Source texts of formatted documents:
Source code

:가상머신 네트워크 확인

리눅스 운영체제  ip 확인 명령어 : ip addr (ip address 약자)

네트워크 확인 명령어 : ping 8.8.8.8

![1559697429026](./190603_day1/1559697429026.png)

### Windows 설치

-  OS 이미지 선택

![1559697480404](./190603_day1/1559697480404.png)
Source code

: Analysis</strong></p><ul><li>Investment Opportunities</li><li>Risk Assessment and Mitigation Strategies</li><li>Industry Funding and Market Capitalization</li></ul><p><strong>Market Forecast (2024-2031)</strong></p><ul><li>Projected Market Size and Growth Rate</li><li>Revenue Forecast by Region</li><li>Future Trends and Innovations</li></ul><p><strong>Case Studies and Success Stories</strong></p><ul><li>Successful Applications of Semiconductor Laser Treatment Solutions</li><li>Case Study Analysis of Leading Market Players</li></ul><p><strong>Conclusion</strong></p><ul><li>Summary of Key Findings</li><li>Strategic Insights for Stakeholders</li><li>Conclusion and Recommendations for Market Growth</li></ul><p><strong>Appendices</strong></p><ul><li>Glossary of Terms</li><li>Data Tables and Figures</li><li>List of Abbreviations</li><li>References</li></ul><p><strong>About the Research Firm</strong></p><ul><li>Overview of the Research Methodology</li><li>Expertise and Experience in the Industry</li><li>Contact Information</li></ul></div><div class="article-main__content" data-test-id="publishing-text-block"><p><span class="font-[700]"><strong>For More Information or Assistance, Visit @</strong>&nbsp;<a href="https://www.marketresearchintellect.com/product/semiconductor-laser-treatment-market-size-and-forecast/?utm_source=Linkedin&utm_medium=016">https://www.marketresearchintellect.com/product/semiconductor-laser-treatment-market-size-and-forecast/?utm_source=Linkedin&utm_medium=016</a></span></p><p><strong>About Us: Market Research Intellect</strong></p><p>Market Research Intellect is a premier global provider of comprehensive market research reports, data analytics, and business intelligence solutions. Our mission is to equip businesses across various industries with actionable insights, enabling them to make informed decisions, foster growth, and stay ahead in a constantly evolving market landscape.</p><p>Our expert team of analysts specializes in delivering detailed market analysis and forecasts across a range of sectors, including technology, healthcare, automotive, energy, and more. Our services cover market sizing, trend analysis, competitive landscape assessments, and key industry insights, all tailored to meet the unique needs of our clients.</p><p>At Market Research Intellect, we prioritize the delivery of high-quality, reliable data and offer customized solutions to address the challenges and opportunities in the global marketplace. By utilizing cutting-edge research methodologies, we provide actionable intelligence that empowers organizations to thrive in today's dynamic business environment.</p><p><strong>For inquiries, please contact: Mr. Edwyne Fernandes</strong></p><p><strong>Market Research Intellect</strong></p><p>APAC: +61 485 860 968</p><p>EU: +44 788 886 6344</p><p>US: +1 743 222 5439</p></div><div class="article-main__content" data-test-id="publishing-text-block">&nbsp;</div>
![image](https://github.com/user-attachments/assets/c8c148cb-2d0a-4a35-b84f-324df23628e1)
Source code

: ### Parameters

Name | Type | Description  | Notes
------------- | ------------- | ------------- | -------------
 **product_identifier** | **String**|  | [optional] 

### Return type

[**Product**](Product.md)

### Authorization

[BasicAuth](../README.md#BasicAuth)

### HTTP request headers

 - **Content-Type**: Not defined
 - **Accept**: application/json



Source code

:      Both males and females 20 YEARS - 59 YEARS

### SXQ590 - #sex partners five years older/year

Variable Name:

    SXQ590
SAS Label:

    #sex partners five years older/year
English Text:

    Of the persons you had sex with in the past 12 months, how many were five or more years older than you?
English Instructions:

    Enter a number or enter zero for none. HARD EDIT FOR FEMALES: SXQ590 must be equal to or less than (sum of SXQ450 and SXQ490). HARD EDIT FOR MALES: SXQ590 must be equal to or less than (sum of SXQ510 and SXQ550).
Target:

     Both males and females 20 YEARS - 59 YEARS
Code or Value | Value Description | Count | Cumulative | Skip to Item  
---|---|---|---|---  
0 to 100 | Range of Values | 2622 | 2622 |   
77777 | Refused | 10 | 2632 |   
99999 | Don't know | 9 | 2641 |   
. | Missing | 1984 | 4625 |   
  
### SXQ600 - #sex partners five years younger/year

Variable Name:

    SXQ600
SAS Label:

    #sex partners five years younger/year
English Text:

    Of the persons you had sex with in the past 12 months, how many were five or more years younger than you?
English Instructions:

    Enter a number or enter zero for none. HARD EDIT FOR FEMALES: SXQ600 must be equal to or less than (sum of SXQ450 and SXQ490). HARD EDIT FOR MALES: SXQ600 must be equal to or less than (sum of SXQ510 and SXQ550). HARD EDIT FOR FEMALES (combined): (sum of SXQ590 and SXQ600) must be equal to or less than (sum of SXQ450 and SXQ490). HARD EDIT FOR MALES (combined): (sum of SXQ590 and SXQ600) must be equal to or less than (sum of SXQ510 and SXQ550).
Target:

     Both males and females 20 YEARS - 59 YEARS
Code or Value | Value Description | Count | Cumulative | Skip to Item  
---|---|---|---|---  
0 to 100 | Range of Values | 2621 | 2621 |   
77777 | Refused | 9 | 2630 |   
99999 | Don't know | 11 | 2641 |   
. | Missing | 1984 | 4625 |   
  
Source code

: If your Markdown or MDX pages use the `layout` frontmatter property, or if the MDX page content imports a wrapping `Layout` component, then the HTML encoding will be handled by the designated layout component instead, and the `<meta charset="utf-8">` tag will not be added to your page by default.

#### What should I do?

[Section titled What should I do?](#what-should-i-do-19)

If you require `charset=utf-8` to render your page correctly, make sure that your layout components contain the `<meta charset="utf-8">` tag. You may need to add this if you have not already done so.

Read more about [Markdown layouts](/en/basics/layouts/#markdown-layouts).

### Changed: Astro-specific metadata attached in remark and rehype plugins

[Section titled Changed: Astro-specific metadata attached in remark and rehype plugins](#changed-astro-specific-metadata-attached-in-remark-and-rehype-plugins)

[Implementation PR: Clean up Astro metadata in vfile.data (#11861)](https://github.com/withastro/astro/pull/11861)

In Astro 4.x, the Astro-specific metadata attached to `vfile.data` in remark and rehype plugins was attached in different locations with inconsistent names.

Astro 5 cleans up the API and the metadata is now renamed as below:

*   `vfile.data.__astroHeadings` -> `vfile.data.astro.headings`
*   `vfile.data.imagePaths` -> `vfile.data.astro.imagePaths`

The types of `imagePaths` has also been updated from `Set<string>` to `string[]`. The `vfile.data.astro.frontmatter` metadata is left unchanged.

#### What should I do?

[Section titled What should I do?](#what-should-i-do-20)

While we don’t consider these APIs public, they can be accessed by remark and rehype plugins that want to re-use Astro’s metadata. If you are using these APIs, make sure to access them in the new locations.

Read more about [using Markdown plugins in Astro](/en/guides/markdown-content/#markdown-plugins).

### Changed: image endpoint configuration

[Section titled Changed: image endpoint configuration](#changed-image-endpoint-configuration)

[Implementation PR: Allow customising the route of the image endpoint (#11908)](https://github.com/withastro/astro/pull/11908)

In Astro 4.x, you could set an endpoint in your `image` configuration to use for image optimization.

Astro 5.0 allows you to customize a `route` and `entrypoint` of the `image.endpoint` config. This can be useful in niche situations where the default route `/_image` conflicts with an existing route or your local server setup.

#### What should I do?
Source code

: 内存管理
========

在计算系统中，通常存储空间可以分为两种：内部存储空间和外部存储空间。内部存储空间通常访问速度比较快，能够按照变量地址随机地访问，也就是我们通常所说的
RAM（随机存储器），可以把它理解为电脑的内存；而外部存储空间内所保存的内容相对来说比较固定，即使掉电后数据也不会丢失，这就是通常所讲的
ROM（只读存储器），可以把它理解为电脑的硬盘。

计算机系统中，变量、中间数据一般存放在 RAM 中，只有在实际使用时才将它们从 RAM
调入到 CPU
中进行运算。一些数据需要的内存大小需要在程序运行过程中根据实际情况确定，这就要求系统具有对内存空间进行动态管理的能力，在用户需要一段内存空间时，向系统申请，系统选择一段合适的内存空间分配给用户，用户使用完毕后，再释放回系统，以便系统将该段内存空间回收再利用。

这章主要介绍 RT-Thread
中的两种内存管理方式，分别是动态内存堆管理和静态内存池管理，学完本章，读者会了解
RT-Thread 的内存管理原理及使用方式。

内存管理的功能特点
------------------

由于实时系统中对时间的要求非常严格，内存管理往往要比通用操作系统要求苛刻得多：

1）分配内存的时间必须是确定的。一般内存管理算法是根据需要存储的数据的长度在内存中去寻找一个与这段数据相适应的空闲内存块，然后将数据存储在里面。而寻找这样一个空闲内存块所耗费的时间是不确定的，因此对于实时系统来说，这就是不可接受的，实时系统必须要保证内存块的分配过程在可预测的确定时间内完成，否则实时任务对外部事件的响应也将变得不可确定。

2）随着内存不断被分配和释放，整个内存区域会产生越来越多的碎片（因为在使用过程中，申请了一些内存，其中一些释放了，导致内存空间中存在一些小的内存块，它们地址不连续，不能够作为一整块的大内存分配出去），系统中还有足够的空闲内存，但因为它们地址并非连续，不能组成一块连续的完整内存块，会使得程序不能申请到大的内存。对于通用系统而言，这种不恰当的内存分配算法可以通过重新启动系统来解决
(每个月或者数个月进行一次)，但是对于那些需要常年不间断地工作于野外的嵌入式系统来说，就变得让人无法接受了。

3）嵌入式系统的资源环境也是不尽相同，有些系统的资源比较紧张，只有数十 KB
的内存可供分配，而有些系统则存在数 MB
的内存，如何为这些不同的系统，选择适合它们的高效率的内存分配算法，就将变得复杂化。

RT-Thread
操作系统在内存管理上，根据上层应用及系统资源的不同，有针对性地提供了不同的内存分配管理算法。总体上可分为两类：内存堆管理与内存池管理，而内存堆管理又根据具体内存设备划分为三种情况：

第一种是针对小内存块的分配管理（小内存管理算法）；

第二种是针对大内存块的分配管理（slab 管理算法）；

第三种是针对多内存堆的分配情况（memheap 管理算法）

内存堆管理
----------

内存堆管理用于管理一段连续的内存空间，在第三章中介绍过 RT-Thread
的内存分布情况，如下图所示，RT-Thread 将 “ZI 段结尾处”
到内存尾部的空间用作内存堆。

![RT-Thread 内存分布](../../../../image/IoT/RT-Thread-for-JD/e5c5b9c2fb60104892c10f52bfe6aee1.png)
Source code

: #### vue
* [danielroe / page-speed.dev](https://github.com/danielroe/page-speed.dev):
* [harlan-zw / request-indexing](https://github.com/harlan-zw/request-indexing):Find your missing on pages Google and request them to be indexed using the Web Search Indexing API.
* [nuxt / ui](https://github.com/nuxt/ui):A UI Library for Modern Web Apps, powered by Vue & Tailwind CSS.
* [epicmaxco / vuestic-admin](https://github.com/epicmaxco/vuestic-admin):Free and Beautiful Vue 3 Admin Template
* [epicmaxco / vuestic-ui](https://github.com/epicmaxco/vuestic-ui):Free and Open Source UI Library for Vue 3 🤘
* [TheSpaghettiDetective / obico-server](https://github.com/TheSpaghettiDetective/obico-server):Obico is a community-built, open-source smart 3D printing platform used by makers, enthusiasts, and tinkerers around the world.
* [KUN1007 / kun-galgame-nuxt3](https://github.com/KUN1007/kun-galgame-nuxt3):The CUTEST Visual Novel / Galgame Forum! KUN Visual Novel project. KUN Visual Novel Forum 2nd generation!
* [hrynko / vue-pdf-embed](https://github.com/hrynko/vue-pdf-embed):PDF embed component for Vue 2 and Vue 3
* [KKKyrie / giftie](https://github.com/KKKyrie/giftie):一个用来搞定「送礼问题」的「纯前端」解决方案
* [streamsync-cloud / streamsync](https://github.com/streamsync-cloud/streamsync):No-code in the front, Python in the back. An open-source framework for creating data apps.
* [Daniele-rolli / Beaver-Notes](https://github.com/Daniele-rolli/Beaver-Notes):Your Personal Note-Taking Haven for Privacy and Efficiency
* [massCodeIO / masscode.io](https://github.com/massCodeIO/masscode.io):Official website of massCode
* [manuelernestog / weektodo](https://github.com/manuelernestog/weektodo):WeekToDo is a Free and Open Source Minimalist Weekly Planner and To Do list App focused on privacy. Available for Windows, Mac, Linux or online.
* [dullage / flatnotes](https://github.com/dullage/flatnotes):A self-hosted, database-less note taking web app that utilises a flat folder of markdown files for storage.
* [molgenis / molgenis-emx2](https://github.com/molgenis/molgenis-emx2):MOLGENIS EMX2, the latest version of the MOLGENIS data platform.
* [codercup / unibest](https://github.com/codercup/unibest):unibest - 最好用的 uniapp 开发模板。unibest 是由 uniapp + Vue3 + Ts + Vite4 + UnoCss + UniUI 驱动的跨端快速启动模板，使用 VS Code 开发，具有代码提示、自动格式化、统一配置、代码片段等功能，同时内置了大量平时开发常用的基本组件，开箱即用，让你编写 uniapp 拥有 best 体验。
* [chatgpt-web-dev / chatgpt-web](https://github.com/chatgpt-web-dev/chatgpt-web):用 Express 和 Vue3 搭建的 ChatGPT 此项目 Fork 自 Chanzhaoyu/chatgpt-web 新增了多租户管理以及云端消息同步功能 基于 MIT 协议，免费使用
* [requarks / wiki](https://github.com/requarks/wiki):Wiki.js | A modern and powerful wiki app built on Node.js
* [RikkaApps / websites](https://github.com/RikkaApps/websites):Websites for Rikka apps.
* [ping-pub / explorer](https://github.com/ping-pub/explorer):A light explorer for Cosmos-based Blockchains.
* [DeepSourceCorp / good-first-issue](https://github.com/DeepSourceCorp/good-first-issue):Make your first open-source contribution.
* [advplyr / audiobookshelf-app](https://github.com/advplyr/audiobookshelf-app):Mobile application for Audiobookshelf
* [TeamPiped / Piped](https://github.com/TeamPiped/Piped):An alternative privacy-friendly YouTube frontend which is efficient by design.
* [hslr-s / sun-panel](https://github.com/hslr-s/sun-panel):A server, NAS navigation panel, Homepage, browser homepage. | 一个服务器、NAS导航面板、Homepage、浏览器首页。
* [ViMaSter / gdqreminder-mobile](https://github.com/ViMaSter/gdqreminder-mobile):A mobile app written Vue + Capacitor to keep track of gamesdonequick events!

### Problem
Among the records above, a stretch begins at the line containing "creating data apps." and ends at the line containing "MOLGENIS data platform.". Restate that stretch word for word, and nothing else.

### Response to the exercise
* [streamsync-cloud / streamsync](https://github.com/streamsync-cloud/streamsync):No-code in the front, Python in the back. An open-source framework for creating data apps.
* [Daniele-rolli / Beaver-Notes](https://github.com/Daniele-rolli/Beaver-Notes):Your Personal Note-Taking Haven for Privacy and Efficiency
* [massCodeIO / masscode.io](https://github.com/massCodeIO/masscode.io):Official website of massCode
* [manuelernestog / weektodo](https://github.com/manuelernestog/weektodo):WeekToDo is a Free and Open Source Minimalist Weekly Planner and To Do list App focused on privacy. Available for Windows, Mac, Linux or online.
* [dullage / flatnotes](https://github.com/dullage/flatnotes):A self-hosted, database-less note taking web app that utilises a flat folder of markdown files for storage.
* [molgenis / molgenis-emx2](https://github.com/molgenis/molgenis-emx2):MOLGENIS EMX2, the latest version of the MOLGENIS data platform.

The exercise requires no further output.